There was a tangle of what looked like old metal scraps a few paces away, poles leaning together in a tangled mess, jagged edges where their tops had been cut away raggedly. It took Quatre three tries to realize that they were the remains of what had once been The Nesting Place's supercomputer, and six tries to realize that the dark object impaled on the poles was not old rags or someone's laundry.
It was a body.
No, more than that. It was still alive.
"That's..." he whispered brokenly, sickened, and Dorothy nodded. She looked a bit nauseous herself, glancing only once more at it before turning away.
"We're done," she said. "Let's get out of here."
But he held up a hand. "Wait," he said.
"Wait?" she sounded incredulous. "The Nesting Place is going to collapse, Quatre! We've got about a minute before it all goes to hell, and you want to wait?"
"Wait," he said again, and he did not know how, but he pushed himself to his feet, limped over toward the figure still twitching on those long metal poles. He had gone about fifteen steps when he realized that the ground was shaking, and that the poles were standing in the middle of a wide lake of what looked like steaming molten metal. He stopped.
"Quatre-"
He held up a hand, willing the Zero system to work. It creaked and groaned and gave him little puffs of steam in protest.
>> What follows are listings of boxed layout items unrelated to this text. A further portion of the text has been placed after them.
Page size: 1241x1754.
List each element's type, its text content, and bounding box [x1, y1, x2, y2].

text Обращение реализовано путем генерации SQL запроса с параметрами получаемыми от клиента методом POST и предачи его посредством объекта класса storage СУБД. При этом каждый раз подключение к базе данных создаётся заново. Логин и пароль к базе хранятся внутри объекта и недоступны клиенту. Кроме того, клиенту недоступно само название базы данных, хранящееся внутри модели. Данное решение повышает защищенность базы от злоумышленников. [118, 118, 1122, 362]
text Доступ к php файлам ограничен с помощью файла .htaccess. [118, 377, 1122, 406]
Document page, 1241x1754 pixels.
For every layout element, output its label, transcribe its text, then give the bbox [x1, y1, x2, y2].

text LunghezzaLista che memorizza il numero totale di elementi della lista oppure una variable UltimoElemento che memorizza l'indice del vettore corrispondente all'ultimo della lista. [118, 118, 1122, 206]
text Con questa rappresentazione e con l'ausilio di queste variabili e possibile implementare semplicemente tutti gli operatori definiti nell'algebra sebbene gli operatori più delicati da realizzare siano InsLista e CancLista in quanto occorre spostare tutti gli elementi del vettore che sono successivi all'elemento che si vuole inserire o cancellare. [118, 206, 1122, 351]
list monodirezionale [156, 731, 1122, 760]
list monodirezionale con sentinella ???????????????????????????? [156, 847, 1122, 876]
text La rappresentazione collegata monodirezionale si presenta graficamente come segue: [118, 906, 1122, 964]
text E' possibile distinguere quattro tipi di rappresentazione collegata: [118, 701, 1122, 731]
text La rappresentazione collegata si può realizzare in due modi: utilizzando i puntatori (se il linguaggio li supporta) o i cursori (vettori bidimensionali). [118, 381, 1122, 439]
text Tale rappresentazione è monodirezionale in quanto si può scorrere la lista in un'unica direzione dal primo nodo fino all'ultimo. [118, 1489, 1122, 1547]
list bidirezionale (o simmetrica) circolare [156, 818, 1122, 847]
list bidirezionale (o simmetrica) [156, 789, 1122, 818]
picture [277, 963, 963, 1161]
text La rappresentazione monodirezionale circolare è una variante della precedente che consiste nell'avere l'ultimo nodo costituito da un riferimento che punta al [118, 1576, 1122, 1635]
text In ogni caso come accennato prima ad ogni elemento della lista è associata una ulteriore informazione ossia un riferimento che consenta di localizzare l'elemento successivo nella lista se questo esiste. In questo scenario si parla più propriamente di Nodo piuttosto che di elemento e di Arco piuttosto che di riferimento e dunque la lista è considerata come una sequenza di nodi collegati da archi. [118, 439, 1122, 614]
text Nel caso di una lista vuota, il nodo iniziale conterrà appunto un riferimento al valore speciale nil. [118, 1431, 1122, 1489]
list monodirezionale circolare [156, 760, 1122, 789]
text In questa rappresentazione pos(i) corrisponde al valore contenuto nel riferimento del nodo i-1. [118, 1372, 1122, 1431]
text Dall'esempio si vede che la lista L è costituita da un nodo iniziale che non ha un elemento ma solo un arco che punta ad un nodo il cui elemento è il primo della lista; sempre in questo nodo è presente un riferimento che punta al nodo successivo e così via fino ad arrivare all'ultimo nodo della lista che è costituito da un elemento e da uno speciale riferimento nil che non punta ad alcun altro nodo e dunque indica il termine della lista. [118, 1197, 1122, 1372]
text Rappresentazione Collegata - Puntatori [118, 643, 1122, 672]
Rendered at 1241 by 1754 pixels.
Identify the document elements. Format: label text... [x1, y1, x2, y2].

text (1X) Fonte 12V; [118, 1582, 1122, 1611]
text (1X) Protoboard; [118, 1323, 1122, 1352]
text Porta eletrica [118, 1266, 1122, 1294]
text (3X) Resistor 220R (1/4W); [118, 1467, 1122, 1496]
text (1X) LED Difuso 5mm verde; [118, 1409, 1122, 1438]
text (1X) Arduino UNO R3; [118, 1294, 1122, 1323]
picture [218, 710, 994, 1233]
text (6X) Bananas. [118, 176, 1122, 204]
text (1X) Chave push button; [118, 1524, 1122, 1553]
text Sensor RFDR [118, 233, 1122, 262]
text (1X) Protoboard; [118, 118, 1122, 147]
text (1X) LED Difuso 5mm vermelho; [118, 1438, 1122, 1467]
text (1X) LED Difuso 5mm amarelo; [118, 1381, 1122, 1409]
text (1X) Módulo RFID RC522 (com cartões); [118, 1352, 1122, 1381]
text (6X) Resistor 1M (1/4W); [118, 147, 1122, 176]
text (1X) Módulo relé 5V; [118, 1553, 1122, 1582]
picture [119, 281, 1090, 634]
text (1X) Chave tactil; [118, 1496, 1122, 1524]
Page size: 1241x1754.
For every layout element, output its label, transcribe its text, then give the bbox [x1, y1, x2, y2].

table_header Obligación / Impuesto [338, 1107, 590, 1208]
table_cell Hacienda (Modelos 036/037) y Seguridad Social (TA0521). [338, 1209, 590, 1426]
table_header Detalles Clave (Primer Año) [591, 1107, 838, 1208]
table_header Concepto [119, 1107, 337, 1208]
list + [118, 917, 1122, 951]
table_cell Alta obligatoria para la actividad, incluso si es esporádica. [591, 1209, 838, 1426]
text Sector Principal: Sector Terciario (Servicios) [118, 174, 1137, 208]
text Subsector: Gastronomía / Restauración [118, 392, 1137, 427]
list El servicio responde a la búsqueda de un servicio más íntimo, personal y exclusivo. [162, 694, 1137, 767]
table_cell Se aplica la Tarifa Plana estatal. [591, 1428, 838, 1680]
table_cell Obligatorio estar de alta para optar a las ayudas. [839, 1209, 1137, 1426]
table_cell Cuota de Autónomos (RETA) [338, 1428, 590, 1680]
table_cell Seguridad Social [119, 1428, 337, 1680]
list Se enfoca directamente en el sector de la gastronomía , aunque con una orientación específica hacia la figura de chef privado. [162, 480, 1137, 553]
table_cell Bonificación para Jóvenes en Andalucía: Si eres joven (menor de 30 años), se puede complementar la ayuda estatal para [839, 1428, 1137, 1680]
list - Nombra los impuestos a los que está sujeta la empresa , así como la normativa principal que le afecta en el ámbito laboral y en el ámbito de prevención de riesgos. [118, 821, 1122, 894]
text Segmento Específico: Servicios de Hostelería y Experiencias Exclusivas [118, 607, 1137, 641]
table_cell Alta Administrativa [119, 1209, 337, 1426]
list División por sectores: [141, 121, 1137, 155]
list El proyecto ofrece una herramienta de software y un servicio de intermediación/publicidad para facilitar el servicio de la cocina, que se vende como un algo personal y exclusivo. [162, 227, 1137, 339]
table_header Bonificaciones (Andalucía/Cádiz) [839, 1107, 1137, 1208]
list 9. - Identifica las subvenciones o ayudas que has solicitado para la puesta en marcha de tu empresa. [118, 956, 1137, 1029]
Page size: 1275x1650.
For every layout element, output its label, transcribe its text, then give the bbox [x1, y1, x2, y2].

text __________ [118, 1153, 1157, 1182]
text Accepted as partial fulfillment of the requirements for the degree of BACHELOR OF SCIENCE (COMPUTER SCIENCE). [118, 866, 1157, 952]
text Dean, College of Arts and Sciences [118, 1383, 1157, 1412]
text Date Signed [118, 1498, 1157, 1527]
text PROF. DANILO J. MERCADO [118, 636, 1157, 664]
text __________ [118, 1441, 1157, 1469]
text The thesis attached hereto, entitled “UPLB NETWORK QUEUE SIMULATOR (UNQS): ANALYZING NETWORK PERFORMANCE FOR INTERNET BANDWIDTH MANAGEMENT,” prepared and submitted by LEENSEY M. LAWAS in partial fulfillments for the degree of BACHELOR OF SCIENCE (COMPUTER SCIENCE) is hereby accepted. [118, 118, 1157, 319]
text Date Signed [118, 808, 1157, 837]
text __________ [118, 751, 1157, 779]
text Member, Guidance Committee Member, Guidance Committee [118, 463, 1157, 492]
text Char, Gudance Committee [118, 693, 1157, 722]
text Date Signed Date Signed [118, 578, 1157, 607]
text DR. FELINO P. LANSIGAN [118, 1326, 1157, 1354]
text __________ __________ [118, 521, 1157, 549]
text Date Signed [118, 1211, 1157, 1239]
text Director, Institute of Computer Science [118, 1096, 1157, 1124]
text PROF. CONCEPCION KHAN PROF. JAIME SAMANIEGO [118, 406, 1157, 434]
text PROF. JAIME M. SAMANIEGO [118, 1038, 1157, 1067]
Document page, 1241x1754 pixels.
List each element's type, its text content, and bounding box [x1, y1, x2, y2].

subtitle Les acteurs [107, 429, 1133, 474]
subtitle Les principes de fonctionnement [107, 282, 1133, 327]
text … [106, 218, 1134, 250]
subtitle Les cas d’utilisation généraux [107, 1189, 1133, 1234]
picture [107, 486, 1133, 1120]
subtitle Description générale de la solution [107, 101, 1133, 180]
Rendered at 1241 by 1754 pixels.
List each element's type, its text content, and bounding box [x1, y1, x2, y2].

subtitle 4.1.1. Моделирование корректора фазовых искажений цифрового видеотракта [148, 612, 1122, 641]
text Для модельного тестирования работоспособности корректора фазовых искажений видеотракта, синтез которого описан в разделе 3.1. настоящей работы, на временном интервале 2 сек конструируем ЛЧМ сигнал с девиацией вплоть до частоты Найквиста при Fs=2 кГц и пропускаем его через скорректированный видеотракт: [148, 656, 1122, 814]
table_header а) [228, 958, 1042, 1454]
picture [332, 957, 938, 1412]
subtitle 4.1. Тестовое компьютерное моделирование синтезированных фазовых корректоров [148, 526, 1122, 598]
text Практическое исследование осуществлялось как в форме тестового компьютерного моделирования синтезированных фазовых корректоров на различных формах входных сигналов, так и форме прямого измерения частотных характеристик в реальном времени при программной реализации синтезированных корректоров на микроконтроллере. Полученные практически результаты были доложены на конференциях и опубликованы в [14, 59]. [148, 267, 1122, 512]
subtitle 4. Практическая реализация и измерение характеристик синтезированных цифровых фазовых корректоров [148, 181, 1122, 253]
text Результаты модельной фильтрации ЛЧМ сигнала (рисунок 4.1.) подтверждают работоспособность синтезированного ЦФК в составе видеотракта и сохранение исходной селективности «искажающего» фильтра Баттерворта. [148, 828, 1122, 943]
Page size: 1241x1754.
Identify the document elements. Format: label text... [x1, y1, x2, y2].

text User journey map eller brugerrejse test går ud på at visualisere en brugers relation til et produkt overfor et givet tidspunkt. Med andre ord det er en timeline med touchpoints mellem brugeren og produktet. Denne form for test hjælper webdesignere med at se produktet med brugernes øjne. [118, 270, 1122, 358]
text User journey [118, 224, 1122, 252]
No. Don't give up now. I need you.
One final burst of energy, and for a split second, he saw what he needed to see. It was enough. He turned away, not sure whether to feel sorry or just feel sick.
"What was that, Quatre?" Dorothy said, coming up behind him painfully.
"Can't you see it?" he said, pointing out at the lake, at the poles, at the body. It spasmed, seeming to hiccup upon itself, but he stood his ground. It was just a shell, he reminded himself. The mind that had inhabited it had not, for all its brilliance, anticipated the sheer simplicity of Dorothy's attack. And that had been its undoing.
Aidoru's heart still beat and Aidoru's blood still flowed, but Aidoru as the world had known him, was dead. If "him" could even still be used.
"Aidoru...was a woman," Dorothy breathed, sounding stunned. "Wait a second, Quat...Oh my God. That's Major Li. That's Une's aide." She swallowed convulsively. "She was Aidoru?"
He drew a deep breath. "I can't believe we didn't realize it. All this time, right under our very noses. Even me, and I was in trial most of the time I was at Geneva. I should have noticed something."
The ground shifted again, and this time everything slid noticeably ten meters to the left. Or maybe it was to the right. He couldn't really tell. The metal poles shook too, and Li's head lolled towards the ground, her long hair straggling over one shoulder. Dorothy grabbed his hand. "Stop looking. We're leaving, Quat. We've done what we came to do. L3's techs know what to do from here. The place is about to blow."
Quatre cast one last look at Li, pinned to the very machine which had once proclaimed her a god, trapped forever inside her own mind. He tried to feel sad, tried to feel something, but all he felt was very, very tired.
"We're leaving," he said, and the Zero system swelled inside him, almost as intoxicating as the very first time he had experienced its power, and took him away.